For over twenty years now I have traveled from my cabin near Salida to Denver and back for work and now more often to see my #1 sweetheart granddaughter Aly. Every time I whizzed by a sign on U.S. Highway 285 near Kenosha Pass beckoning me to the Lost Creek Wilderness.
The preserve, a vast 120,000-acre sanctuary, was created in 1980 in Pike National Forest by the 1980 Colorado Wilderness Act. Parts of it had been set aside as early as 1963 as a protected scenic area. It takes its name from the small stream that flows for miles in a wide valley then mysteriously disappears into a jumble of rocks and boulders, only to reappear miles downstream as Goose Creek. This is not your typical Colorado high-mountain wilderness with jagged peaks covered with snow well into summer. Instead the more gentle landscape, most of it below treeline, is marked with random knobs, domes, pinnacles, and arches.
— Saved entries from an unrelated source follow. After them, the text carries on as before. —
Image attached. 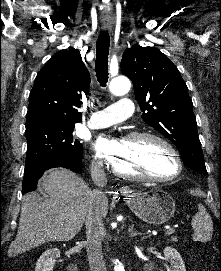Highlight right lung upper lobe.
Wrapping results in <instances>:
<instances>
[{
    "mask_svg": "<svg viewBox=\"0 0 221 271\" xmlns=\"http://www.w3.org/2000/svg\"><path fill=\"white\" fill-rule=\"evenodd\" d=\"M90 76L78 50H61L38 72L29 99L26 131L46 125L74 126L88 94Z\"/></svg>",
    "mask_w": 221,
    "mask_h": 271,
    "instance_id": "obj_1",
    "label": "right lung upper lobe"
}]
</instances>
There was never much mining or logging here, again in contrast to many other wilderness areas, just mostly grazing. In the late 1800s there was a uniquely western half-baked reservoir scheme to dam Lost Creek underground where it intersects Reservoir Gulch. Not surprisingly, the enterprise failed, a few remaining structures testifying to the folly.
Fortunately before it disappears, Lost Creek seems to offer the prospect of over five miles of fishing in a picture-perfect setting. I figure it’s high time to explore the creek. My on-line sleuthing finds a lot of information about hiking in the miles of trails in the wilderness, but very little about fishing the creek. A couple of posts do mention eager brook trout, and that’s enough to tip the scales in favor of some additional on-the-water piscatorial research.